Net income dropped to 19.9bn yuan ($3bn), the Beijing-based company known as Sinopec said in a statement to the Shanghai stock exchange on Sunday. Revenue slumped 37 percent to 879.2bn yuan.
One of China’s so-called Big Three oil companies, Sinopec’s earnings compare with a 98 percent profit drop by rival PetroChina Co, the country’s biggest producer, and the first-ever half-year loss by Cnooc Ltd, its largest offshore explorer. Oil refiners typically gain when crude slumps since they benefit from cheaper supply costs, though Sinopec is still vulnerable to the price collapse as it’s the country’s third-biggest oil and gas producer. Brent crude, the global benchmark, averaged about $41 a barrel during the first half of the year, down roughly 30 percent from the same period in 2015.

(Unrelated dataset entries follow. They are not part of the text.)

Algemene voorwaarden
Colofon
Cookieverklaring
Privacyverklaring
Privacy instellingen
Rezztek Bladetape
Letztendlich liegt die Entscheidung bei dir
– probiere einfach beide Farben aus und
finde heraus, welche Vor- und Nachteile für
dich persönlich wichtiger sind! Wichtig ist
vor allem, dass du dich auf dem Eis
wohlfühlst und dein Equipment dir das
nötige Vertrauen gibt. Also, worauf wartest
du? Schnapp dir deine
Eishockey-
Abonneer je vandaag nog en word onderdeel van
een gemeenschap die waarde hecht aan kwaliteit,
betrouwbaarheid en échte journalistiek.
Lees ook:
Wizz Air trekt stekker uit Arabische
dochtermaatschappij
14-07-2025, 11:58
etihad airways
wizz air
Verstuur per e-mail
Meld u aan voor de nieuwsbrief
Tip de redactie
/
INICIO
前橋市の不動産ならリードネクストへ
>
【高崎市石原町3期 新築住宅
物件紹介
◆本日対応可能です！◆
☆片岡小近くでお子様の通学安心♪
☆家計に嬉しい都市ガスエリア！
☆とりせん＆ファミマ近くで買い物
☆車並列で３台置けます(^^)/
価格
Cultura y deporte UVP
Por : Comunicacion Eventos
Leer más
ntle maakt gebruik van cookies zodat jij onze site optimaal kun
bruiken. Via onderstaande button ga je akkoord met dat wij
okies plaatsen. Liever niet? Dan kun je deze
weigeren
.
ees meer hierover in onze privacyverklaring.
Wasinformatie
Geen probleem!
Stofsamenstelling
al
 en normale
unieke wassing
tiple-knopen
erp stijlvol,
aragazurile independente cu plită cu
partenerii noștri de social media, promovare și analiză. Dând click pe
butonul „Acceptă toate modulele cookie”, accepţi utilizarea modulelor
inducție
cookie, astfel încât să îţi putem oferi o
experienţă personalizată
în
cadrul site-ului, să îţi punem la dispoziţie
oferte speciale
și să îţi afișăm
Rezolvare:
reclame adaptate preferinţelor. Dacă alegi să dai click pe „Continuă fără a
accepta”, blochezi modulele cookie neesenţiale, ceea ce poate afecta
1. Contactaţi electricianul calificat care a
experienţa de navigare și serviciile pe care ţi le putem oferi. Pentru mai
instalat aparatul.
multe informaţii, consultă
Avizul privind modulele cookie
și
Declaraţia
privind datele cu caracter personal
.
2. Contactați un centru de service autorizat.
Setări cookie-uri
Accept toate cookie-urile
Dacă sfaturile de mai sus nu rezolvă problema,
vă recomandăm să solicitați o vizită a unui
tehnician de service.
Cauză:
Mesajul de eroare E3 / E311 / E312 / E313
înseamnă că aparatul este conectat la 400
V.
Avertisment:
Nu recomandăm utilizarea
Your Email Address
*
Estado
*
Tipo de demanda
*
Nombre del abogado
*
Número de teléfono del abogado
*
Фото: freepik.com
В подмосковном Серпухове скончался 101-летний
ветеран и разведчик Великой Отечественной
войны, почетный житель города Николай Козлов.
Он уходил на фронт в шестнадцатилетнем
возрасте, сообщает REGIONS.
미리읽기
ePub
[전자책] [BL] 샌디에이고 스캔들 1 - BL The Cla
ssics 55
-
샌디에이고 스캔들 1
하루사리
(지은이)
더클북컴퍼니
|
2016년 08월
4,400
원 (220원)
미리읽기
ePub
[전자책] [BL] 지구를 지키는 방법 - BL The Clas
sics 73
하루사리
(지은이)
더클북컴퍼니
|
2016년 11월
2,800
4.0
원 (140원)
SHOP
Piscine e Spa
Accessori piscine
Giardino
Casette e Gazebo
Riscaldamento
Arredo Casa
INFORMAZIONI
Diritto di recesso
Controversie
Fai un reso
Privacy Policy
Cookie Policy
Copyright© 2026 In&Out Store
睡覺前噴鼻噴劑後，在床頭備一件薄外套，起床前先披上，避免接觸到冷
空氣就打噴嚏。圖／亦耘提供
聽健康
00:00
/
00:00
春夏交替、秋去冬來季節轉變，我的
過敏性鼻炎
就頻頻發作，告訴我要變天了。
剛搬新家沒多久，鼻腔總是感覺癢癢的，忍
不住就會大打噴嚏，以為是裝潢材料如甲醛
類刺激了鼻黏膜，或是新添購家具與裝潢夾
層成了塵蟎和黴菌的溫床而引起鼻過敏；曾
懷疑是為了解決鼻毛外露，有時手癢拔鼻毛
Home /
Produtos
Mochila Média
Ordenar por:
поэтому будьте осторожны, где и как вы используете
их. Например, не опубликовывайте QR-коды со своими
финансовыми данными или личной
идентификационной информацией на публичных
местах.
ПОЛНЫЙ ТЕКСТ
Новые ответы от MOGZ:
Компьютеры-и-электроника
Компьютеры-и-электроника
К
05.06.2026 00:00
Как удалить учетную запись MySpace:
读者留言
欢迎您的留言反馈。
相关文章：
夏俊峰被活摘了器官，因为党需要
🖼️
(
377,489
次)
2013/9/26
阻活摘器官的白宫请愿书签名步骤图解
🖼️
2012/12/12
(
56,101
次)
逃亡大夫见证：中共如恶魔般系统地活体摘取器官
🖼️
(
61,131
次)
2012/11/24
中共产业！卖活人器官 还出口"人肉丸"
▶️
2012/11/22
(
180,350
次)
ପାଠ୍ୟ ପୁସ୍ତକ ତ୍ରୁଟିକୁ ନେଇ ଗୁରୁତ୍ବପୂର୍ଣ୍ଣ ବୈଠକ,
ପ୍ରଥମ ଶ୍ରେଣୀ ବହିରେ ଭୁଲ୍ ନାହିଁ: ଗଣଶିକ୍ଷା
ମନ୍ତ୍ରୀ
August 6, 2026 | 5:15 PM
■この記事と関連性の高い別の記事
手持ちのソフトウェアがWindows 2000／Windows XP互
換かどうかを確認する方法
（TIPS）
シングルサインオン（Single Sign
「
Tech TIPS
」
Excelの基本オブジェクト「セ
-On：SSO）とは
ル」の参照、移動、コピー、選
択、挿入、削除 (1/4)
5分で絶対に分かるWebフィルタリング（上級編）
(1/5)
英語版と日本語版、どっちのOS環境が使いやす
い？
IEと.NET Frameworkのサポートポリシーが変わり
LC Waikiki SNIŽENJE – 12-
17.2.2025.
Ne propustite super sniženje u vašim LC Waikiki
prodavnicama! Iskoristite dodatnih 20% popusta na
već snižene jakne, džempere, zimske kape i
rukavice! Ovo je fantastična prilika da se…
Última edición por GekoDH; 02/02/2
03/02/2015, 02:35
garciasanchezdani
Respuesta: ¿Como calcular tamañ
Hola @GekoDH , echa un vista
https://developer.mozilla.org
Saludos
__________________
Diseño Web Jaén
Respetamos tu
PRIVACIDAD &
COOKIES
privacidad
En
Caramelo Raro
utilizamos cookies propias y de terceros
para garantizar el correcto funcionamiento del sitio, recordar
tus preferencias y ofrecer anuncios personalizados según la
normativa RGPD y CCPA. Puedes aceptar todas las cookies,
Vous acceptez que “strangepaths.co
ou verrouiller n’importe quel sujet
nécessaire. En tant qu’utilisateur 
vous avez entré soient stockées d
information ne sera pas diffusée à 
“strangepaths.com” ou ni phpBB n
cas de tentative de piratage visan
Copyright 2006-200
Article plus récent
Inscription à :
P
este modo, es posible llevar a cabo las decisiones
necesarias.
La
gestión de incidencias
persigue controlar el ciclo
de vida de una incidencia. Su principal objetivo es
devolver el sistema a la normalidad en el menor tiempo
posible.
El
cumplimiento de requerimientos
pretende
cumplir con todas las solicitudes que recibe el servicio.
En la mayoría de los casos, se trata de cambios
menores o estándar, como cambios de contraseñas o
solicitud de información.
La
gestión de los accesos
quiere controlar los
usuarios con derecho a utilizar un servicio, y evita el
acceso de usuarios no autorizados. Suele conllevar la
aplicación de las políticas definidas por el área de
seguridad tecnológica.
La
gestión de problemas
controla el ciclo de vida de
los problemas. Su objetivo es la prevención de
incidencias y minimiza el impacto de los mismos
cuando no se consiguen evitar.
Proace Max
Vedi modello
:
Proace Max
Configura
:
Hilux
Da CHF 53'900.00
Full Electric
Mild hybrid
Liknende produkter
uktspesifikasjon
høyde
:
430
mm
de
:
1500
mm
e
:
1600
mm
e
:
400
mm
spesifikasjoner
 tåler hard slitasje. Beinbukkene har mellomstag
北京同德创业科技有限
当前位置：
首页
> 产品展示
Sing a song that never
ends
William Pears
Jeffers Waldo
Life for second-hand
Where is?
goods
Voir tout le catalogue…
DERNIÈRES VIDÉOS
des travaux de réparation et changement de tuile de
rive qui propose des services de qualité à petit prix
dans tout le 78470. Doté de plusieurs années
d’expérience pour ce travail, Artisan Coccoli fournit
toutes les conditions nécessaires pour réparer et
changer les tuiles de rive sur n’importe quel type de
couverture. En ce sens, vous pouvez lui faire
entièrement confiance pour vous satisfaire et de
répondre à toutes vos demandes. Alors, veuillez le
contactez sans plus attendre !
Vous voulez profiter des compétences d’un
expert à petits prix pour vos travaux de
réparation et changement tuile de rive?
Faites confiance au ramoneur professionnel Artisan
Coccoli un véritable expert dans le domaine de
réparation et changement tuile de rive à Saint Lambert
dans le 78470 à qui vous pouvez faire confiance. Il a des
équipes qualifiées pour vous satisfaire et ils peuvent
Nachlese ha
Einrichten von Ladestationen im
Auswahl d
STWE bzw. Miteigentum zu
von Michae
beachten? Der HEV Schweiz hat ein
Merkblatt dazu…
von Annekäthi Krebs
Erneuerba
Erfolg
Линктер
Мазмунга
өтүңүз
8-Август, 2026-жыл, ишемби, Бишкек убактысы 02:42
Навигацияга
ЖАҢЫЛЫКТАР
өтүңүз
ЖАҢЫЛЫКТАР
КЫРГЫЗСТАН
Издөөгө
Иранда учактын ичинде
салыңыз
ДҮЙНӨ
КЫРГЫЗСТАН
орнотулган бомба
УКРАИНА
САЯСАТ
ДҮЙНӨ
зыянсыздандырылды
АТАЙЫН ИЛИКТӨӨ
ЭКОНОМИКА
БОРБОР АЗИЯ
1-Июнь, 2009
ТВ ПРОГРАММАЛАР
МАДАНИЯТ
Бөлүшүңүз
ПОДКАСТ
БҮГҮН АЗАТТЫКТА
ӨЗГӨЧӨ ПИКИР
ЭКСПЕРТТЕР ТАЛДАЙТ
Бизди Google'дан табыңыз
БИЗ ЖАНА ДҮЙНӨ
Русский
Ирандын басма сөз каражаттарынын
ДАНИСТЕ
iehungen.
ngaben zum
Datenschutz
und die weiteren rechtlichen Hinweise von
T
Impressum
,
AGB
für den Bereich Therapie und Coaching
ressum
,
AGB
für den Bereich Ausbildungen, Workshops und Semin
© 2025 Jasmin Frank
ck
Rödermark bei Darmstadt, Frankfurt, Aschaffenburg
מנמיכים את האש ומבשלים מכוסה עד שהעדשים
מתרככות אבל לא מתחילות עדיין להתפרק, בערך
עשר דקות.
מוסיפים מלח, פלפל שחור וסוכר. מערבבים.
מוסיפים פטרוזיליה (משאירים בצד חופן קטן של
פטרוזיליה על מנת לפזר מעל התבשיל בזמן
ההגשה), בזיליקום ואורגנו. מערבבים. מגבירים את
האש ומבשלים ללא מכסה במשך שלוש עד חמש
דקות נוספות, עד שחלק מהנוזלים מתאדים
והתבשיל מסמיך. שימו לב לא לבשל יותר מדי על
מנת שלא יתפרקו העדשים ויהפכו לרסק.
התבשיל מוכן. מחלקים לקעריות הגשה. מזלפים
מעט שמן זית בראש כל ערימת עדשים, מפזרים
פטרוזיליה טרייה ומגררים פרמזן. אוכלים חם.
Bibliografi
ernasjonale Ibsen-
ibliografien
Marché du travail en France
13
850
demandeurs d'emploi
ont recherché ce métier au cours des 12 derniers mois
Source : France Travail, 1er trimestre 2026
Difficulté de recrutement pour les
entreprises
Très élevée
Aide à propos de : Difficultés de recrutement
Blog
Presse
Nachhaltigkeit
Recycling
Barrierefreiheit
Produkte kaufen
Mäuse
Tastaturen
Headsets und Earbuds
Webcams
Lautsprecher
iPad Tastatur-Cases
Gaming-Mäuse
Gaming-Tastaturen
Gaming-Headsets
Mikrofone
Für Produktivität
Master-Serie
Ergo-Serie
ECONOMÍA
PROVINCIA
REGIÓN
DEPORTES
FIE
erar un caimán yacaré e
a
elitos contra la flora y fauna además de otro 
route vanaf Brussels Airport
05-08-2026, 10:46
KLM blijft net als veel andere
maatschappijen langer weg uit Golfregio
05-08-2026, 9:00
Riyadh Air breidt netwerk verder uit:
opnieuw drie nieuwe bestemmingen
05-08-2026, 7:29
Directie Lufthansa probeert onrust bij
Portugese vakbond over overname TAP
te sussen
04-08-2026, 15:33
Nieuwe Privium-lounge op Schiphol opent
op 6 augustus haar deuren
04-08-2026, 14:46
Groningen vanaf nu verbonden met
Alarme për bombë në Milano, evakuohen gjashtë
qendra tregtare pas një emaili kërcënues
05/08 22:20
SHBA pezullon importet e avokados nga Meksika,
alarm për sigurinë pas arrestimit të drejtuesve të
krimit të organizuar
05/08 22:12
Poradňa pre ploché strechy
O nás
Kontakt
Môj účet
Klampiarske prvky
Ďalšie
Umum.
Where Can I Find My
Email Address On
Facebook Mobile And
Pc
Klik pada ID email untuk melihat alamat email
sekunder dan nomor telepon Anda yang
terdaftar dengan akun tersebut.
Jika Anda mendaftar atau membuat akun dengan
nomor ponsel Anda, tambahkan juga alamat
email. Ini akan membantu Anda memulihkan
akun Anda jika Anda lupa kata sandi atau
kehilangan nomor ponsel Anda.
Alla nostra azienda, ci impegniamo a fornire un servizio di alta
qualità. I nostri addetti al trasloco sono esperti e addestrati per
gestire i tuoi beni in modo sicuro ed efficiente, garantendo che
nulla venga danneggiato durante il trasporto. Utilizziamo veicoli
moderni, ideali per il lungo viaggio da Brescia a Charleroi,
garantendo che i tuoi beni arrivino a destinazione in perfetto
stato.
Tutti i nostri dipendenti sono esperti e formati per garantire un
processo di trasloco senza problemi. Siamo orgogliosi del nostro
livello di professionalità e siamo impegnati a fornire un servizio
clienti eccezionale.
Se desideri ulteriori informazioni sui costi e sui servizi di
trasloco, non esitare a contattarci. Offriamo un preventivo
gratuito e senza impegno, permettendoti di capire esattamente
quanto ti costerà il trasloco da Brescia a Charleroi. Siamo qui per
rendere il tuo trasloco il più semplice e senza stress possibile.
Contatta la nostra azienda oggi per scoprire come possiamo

Crude production in the first half of the year dropped 11.4 percent to 154.2 million barrels, the company said in the statement, while natural gas output rose 10 percent to 388.7 billion cubic feet. Realised price for crude oil fell almost 26 percent to 1,596 yuan a ton in the period, while that for natural gas slid 19 percent to 1,267 yuan per thousand cubic meters.
In the second half, Sinopec expects crude production at 147 million barrels and natural gas output at 421.2 billion cubic feet. Sinopec will raise refining throughput to 120 million tons in the second half of the year, from 115.9 million in the first six months, the company said.
China’s oil refiners earlier this year got a boost from a government policy that halts retail fuel price adjustments when oil falls below $40 a barrel, putting a floor under gasoline and diesel prices while crude continued to drop. The rule boosted margins during Sinopec’s first quarter, when net income tripled from a year ago to 6.66bn yuan.
The nation’s refiners processed a record amount in the first half of 2015 as they capitalised on oil’s drop to a 12-year low and as independent refiners took advantage of looser restrictions on how they source crude and sell fuels. Refinery runs averaged 10.7 million barrels a day last month, slipping 2.7 percent from June’s record 11 million, as plants shut for seasonal maintenance.
Profits from fuel making have started falling at integrated refiners from Exxon Mobil Corp. to Royal Dutch Shell Plc as demand growth slows. Asian oil refiners from Singapore to South Korea are cutting operating rates as they grapple with a slump in margins. High costs and low prices have resulted in a decline in China’s domestic crude output, where aging fields are becoming too expensive to maintain. The country’s total crude output has slipped 5.1 percent in the first seven months of the year, while gas output has increased 3.1 percent. Capital expenditure in the first half was 13.5bn yuan.